■ WORK TO BE COMPLETED
Your reply should hold only the lines from the one containing "For every layout" to the final line of the listing below, restated word for word.

■ DATA TO PROCESS
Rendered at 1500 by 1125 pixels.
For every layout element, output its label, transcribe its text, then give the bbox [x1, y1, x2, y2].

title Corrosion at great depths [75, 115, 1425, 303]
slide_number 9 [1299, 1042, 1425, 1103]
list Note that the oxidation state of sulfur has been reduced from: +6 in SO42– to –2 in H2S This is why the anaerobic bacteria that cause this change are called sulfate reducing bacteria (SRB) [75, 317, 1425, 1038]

■ SOLUTION TO THIS PROBLEM
For every layout element, output its label, transcribe its text, then give the bbox [x1, y1, x2, y2].

title Corrosion at great depths [75, 115, 1425, 303]
slide_number 9 [1299, 1042, 1425, 1103]
list Note that the oxidation state of sulfur has been reduced from: +6 in SO42– to –2 in H2S This is why the anaerobic bacteria that cause this change are called sulfate reducing bacteria (SRB) [75, 317, 1425, 1038]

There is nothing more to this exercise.